Segment Start: MATERIAL FOR THIS TASK
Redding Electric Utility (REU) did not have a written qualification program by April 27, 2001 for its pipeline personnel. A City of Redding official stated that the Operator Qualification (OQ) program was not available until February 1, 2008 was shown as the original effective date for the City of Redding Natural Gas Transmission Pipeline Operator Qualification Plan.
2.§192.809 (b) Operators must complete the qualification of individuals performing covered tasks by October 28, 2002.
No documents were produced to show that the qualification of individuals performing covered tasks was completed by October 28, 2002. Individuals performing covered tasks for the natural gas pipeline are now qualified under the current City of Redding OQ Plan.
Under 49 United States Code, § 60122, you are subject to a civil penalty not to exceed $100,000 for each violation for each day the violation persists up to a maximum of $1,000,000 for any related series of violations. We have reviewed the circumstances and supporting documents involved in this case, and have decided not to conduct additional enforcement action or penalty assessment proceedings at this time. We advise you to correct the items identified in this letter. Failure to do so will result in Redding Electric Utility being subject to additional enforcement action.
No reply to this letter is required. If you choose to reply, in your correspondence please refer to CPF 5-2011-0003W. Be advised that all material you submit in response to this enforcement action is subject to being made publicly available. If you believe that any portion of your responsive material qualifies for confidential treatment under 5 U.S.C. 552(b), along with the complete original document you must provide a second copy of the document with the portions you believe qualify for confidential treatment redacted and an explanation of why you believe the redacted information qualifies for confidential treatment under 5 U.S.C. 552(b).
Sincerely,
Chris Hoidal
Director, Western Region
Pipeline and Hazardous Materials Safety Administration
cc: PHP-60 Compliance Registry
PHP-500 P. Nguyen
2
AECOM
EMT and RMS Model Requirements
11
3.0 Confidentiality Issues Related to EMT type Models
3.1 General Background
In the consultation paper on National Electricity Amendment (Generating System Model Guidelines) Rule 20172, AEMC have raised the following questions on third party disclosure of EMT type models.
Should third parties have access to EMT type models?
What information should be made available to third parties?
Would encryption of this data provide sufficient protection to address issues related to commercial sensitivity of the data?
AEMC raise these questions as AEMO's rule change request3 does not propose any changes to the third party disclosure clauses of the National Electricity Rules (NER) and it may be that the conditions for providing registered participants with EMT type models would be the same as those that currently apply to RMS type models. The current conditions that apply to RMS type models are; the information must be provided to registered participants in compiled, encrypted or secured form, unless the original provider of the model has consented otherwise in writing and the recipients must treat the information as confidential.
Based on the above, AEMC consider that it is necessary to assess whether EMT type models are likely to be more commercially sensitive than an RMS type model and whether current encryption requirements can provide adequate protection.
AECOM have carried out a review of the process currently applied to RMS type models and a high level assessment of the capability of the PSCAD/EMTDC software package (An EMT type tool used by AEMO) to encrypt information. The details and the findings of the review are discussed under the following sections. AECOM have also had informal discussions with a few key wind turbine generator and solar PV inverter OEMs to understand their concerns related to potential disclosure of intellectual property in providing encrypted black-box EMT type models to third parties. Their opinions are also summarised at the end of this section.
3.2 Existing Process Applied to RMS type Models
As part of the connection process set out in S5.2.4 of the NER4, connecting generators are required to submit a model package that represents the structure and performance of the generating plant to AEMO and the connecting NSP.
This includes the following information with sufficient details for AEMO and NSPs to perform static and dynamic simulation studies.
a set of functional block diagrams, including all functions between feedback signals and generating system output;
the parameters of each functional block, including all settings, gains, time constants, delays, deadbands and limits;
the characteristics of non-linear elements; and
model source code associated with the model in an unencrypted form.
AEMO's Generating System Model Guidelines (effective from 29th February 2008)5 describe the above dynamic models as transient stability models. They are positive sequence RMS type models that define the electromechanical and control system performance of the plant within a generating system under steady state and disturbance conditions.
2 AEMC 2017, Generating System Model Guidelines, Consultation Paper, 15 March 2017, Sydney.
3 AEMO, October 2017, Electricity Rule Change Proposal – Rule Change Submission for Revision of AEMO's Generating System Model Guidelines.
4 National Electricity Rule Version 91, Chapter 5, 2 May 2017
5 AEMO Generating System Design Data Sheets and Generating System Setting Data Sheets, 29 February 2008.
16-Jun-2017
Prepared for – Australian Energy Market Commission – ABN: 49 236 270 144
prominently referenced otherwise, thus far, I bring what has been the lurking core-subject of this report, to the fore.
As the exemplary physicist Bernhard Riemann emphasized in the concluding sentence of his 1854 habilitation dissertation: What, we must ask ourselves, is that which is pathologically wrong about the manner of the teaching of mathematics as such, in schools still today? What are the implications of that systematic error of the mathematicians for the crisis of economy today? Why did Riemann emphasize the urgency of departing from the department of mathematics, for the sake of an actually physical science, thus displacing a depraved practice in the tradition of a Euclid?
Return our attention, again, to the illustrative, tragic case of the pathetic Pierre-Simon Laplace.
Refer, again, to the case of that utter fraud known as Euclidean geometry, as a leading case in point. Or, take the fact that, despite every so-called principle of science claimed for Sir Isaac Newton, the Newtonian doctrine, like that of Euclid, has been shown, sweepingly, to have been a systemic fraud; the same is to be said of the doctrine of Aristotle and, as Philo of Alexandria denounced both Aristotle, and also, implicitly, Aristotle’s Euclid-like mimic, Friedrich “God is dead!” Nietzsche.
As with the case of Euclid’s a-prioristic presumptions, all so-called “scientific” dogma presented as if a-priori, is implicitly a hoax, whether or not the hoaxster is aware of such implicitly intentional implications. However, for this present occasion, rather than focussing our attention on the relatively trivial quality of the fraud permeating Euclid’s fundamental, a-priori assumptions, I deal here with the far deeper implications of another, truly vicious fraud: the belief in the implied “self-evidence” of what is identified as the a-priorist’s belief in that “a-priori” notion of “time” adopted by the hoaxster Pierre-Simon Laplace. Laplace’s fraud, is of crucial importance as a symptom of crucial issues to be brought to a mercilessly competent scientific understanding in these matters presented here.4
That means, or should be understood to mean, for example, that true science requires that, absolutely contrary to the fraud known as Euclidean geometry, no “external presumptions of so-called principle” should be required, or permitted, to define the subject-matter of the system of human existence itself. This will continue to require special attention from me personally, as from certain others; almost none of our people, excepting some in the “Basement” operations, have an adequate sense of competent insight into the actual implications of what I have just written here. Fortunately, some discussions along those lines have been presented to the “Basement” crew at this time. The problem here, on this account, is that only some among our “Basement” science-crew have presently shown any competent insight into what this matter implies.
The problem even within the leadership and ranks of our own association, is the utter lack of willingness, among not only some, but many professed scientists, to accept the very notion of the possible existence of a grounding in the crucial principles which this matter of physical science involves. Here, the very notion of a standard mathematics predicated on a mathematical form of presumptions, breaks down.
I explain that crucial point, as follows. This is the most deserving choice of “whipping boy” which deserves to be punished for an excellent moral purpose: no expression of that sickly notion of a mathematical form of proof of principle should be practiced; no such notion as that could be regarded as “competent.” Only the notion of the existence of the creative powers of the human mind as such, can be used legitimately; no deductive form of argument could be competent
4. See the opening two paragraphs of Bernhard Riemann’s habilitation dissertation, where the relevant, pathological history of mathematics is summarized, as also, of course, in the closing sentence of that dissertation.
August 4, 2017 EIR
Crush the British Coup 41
Segment End: MATERIAL FOR THIS TASK
ACTION ITEM: What lines in the material above contain the word "sufficient"? Copy them out.

RESPONSE:
Would encryption of this data provide sufficient protection to address issues related to commercial sensitivity of the data?
This includes the following information with sufficient details for AEMO and NSPs to perform static and dynamic simulation studies.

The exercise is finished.